9 Excited - The emotional trailer
Recently, Warner Bros. dropped the first trailer for The Goldfinch, and it did not disappoint. Accompanied by Perfume Genius' ethereal "Otherside", the trailer fully encapsulates the raw, complex emotions of an orphaned kid in over his head in this big, messed up world. The music does most of the talking as the dreamlike piano plays over of lots of crying, yelling, wistful gazes, pill-popping, and even a gun.
The vividly illustrates the art gallery explosion scene and the profound affect of the loss of Theo's mother. Fans have said it plays out exactly how they imagined. That's a good sign...and an official warning to get our tissues ready.
8 Nervous - What about the art?
Yes, the trailer packs the emotional punch demanded by the audience. Tonally, we have precious little to fear. But plotwise, the trailer holds its cards close to the vest. Other than the art gallery scene, the audience has to do the work with what the film leaves in and what it keeps out. For example, Theo's two love interests, Pippa and Kinsey are present, so we can deduce that the love triangle plot is in the film. But what about Theo's transformation into master art forger? There's the aforementioned gun and Hobie whispering, "Tell me it isn't true." but no concrete confirmation of this important plotline. It's a big part of Theo's character. Surely it has to be covered.
Furthermore, much is made of Theo's deceased mother and her love of art. But what of her passing it onto Theo? It's what made him see the beauty in life, even at its worst. It's also what steers him on his path of corruption. Will it be glossed over? Should that be the case, it would prevent The Goldfinch movie from being a true work of art.
7 Excited - Oscar-winning cinematographer
A film named after a painting should look beautiful. That's not up for debate. Fortunately, fans rejoiced when they heard The Goldfinch's cinematographer is none other than the esteemed Roger Deakins. Despite his acclaim, Deakins only recently won his first Academy Award for his work on Blade Runner 2049. This marked his third collaboration with director Denis Villeneuve. Prior to 2049, the pair collaborated on Prisoners and Sicario, both earning Deakins Oscar nominations.
If the visually stunning two-and-a-half minute Goldfinch trailer is any indication, Deakins may want to get his speech ready. The trailer's final image of The Goldfinch painting amidst the rubble is both haunting and exquisite—exactly what fans want.
6 Nervous - Ansel Elgort
Casting a literary adaptation is serious business. One wrong move will unite fans against the film before it's even released. Theo Decker is a plum role. No matter who is cast, fans will place this decision under intense scrutiny.
When it was announced Ansel Elgort would play the adult Theo, nobody rioted in the streets, but nobody breathed a sigh of relief either. Elgort is best known for playing the romantic male lead in The Fault in Our Stars, an adaptation of the bestselling YA novel. The last thing fans want is the meaty story of The Goldfinch mutating into just another romance. Fans have also criticized Elgort's performance in the trailer as wooden. Hopefully, Elgort proves his acting mettle and the role of Theo elevates him to serious actor status.
The role of young Theo will be played by Boardwalk Empire's Oakes Fegley.

****************

Tasks and exercises:
(1) From the piece on The Goldfinch, print the part that opens with the words containing "Furthermore, much is" and closes with "work of art.".
(2) Answer these about the piece on The Goldfinch:
(a) What song plays in the trailer, and who performs it?
(b) For which film did Roger Deakins win his first Academy Award?
(c) Who plays young Theo?

****************

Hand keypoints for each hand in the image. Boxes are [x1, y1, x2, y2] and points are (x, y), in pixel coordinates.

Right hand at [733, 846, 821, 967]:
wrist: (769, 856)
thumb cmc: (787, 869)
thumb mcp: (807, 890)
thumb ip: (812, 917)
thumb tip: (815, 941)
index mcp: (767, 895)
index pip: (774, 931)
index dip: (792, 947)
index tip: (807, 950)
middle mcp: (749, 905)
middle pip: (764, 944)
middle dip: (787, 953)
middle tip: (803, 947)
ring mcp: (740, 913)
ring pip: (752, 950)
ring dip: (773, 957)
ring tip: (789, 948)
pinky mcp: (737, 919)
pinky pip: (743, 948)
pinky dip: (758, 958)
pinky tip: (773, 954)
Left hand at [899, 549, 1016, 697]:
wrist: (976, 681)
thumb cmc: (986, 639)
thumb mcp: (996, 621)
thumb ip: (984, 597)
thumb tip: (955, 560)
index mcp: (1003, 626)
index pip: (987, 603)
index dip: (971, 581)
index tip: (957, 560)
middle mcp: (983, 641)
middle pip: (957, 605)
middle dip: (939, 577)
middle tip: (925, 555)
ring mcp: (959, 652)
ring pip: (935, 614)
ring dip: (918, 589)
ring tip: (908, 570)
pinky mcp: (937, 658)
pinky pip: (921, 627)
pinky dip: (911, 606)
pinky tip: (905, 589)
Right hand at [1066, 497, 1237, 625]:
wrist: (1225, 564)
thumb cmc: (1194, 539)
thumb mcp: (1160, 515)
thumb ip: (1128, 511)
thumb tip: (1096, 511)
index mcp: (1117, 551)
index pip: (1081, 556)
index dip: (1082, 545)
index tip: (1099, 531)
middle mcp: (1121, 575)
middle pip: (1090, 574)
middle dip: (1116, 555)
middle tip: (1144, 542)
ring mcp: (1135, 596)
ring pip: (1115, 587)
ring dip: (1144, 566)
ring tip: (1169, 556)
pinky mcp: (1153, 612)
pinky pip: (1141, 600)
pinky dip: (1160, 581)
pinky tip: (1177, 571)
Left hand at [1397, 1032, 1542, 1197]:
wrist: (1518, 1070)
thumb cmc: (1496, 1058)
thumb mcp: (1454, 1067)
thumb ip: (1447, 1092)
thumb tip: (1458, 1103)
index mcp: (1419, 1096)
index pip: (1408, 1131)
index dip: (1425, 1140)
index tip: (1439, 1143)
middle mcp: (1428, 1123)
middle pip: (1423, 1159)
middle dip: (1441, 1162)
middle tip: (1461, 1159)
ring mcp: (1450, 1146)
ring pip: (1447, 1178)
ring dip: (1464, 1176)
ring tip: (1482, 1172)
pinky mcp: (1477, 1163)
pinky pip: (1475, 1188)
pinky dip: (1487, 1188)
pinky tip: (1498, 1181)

****************

Your written answers:
(1)
Furthermore, much is made of Theo's deceased mother and her love of art. But what of her passing it onto Theo? It's what made him see the beauty in life, even at its worst. It's also what steers him on his path of corruption. Will it be glossed over? Should that be the case, it would prevent The Goldfinch movie from being a true work of art.

(2)
(a) "Otherside" by Perfume Genius
(b) Blade Runner 2049
(c) Oakes Fegley